Microfabricated devices can be used for a variety of fluid applications, including as sensors, valves, pumps and mixers. Microfabricated devices that are intended to operate in fluids must be designed and fabricated to ensure there is adequate fluid sealing of the device, fluid communication between the fluid and the sensing and/or actuation surface of the device, and isolation of the electrical interfaces from the fluid.
Microfabricated devices are often used to conduct chemical sensing or biological assays. For example, a microfabricated sensor can be used to detect the presence or quantify the amount of a biological analyte in a fluid sample. One approach is to immobilize antibodies specific to the analyte of interest on the sensor surface. Typically, an underlying surface chemistry layer is used to facilitate binding of biological molecules (e.g., antibodies) to a surface of the sensor. Analyte in a fluid sample binds to the immobilized antibodies on the sensor producing a change in the sensor response.
Microfabricated devices also can be used to characterize fluid properties. For example, microfabricated devices are sometimes used to measured density, viscosity and speed of sound in a fluid. Further, by monitoring the response of a sensor to changes in the fluid environment, various chemical or biochemical processes (e.g., reaction rate, phase change, aggregation) can be characterized. Some applications include, but are not limited to, monitoring polymerization processes or measuring material melt curves.
Some sensing applications are performed in conductive fluids (e.g., fluids that contain dissolved salts). Contact between a conductive fluid and electrical traces on the surface of the microfabricated device can result in electrical dissipation into the fluid or changes to the electrical impedance between adjacent electrical traces. Dissipation into a conductive fluid results in a loss of performance and potentially, heating of the microfabricated device and the fluid. A change in the electrical impedance between adjacent electrical traces also interferes with the proper functioning of the microfabricated device in cases where it is necessary to have high impedance isolation between adjacent electrical traces. Further, microfabricated devices are sometimes used in fluids that are corrosive or are capable of adversely affecting the operation of the microfabricated device.
Some microfabricated devices (e.g., traditional flexural plate wave microfabricated devices) have a suspended membrane that is produced by performing a through-wafer etch.
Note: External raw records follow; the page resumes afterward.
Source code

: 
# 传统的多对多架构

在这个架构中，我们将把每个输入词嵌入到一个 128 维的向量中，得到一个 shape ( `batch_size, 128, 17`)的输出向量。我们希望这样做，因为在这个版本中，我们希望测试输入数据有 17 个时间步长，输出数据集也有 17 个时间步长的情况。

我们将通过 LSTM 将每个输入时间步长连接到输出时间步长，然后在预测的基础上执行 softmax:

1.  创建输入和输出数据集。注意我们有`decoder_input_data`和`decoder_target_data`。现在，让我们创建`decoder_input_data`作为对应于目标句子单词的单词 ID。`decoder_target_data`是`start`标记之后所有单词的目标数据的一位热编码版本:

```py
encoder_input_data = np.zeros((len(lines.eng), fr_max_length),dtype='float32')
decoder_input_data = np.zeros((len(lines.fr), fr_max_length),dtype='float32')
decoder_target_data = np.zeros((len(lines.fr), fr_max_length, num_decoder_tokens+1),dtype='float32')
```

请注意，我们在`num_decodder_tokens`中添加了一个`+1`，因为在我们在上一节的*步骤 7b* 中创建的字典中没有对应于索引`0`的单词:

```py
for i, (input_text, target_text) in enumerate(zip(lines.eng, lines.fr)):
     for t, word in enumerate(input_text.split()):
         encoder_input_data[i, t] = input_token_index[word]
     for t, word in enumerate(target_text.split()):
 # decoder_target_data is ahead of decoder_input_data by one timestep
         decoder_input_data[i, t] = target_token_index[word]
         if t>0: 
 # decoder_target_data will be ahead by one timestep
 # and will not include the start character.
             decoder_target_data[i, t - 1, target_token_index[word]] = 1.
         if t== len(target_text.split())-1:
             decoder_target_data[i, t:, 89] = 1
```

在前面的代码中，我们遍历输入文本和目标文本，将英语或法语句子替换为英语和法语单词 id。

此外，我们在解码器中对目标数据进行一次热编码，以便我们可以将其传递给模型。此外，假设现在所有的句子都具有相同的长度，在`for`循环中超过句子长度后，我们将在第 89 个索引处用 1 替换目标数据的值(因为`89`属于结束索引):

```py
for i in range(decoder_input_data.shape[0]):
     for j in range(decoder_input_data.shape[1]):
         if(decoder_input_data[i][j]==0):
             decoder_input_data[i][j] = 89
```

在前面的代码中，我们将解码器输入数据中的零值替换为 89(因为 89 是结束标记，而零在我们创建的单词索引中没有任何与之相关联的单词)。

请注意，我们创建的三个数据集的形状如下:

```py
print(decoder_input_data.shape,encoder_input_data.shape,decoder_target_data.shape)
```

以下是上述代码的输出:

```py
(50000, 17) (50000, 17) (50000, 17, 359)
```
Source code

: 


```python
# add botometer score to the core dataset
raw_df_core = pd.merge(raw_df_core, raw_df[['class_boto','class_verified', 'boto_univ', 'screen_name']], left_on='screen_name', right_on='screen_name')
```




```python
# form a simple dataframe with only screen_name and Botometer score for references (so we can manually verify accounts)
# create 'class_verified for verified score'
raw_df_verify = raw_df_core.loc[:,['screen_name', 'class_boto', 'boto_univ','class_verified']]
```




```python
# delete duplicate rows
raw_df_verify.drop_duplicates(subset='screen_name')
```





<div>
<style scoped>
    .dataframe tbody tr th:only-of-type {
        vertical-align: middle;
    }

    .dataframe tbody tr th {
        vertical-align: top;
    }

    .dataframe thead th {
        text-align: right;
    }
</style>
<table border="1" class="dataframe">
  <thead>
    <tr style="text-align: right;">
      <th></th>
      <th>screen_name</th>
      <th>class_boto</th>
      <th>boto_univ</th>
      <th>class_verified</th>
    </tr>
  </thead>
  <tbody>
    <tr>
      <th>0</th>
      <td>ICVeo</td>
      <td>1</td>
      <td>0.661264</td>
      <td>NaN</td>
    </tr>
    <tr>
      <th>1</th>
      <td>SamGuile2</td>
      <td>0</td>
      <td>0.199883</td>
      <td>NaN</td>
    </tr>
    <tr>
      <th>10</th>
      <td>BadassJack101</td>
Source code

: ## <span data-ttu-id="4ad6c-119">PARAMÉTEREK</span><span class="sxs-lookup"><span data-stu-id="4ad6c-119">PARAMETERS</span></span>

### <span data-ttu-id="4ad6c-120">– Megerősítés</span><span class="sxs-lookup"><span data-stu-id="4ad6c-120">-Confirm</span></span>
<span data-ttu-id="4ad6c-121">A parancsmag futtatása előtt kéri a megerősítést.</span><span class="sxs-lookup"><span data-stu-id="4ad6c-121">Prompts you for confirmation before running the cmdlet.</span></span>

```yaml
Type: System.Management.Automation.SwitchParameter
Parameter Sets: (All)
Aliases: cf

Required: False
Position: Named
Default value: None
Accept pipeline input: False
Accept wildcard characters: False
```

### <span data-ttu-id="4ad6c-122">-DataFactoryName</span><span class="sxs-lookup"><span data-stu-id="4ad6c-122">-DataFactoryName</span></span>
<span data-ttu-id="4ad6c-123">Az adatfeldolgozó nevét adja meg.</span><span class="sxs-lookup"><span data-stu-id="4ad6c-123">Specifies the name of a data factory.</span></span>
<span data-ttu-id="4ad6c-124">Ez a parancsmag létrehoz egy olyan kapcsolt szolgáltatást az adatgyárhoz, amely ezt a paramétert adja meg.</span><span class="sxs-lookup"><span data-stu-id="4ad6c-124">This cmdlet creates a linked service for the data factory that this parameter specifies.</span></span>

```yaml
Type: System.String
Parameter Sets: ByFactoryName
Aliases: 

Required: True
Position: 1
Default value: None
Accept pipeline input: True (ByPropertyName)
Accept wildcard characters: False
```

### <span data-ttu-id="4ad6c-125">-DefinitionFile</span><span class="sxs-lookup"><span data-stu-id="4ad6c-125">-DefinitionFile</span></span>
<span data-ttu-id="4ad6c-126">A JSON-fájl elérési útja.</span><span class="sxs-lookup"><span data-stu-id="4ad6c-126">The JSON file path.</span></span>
The electrical interface to the microfabricated devices resides on the side of the wafer opposite to the etched cavity. In operation, a fluid contacts the sensing surface of the microfabricated device through the cavity formed in the wafer. While this allows the fluid and electrical interfaces to be separated (located on opposite sides of the microfabricated device), it complicates the design of a fluid system using the microfabricated device and can result in poor performance. As the lateral dimensions of the device are reduced, injecting the fluid into the cavity becomes more challenging.
For example, some assays require uniform flow properties at the sensing surface (e.g., a membrane) of the microfabricated device. Injecting fluid into an etched cavity that defines the sensing surface results in a non-uniform fluid flow pattern at the sensing surface. In these cases, it may be advantageous to design a system that provides a substantially planar surface over which the fluid is directed.
In addition, chemically treating the sensing surface of the microfabricated device is challenging because the chemical treatment (e.g., a fluid) must be able to completely wet the cavity. Proper wetting of the cavity is difficult because the cavity has sharp corners (e.g., produced by, for example, a deep reactive ion etching process) which makes it difficult to insure that the entire cavity is adequately treated. Additionally, subsequent use of the device in operation is also challenging because the fluid introduced into the cavity of the microfabricated device also requires proper wetting of the cavity.
A need therefore exists for improved designs for microfabricated devices and improved methods for fabricated microfabricated devices.